City Winery just opened this week.
"For me, it's Opening Day at Fenway Park with the Super Bowl and everything, NBA finals, every single thing in the world for me," head winemaker Steven Feckee told WBZ NewsRadio 1030's Carl Stevens.
Workers handle the four-and-a-half tons of grapes. (Carl Stevens/WBZ NewsRadio 1030)
Workers there are in the process of turning the 4 1/2 tons of grapes--which were just shipped in from the west coast--into wine.
"That'll yield us about 150 gallons of juice per ton, so we're looking at somewhere in the vicinity of 900 gallons of juice," Feckee said.
That translates to about 10 big barrels of wine--or around 3,000 bottles.
The grapes, French varietals grown in the United States, were picked in Washington state's Yakima Valley.
But they don't stomp the grapes--that isn't how it works anymore.
"Long gone are the days of people using their feet," Feckee said. "They still do it in some traditional methods, but now we use more advanced machinery."
Steven Feckee. (Carl Stevens/WBZ NewsRadio 1030)
Instead, the workers shovel the grapes into a machine that rips the stems out and crushes them, and then the juice flows into large containers.

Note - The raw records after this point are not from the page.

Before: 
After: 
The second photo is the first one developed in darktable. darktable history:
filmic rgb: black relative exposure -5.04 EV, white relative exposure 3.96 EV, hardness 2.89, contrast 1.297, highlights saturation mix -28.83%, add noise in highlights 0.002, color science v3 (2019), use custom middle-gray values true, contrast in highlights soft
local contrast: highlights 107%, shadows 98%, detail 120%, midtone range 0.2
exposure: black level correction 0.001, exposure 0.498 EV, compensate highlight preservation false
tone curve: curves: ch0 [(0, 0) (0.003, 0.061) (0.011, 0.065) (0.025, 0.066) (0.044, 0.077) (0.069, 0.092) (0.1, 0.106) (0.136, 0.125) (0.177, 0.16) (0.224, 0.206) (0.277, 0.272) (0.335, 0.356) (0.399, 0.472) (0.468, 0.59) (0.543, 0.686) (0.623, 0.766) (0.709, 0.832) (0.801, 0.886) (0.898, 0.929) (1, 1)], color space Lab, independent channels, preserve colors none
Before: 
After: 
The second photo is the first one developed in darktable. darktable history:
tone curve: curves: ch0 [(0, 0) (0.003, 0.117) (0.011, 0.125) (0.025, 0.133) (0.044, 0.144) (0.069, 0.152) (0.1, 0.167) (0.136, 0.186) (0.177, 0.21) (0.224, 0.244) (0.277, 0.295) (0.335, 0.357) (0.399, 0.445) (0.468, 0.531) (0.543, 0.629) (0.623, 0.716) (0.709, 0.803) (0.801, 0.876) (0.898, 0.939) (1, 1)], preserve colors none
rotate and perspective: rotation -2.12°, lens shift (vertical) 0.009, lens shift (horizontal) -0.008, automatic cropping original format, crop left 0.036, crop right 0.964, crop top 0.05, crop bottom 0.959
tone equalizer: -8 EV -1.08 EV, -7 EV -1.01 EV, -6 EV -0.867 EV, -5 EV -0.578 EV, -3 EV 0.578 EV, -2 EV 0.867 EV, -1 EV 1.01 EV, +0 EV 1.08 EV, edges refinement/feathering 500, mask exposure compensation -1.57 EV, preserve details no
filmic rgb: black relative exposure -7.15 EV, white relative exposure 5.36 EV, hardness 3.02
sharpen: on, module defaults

The wine from these grapes will be ready to bottle in ten to sixteen months. The process from crush to bottling takes a long time, but City Winery cuts that process down by serving their wines from a keg.
"The majority of our wines are served to our customer by the glass, so we keg out our wines," Feckee said. "If we were going to bottle, the ones we do bottle will have a little bit longer process. We have to filter those ... everything here in keg, we kind of shorten the process ... it actually gives the customer a better and more vibrant product."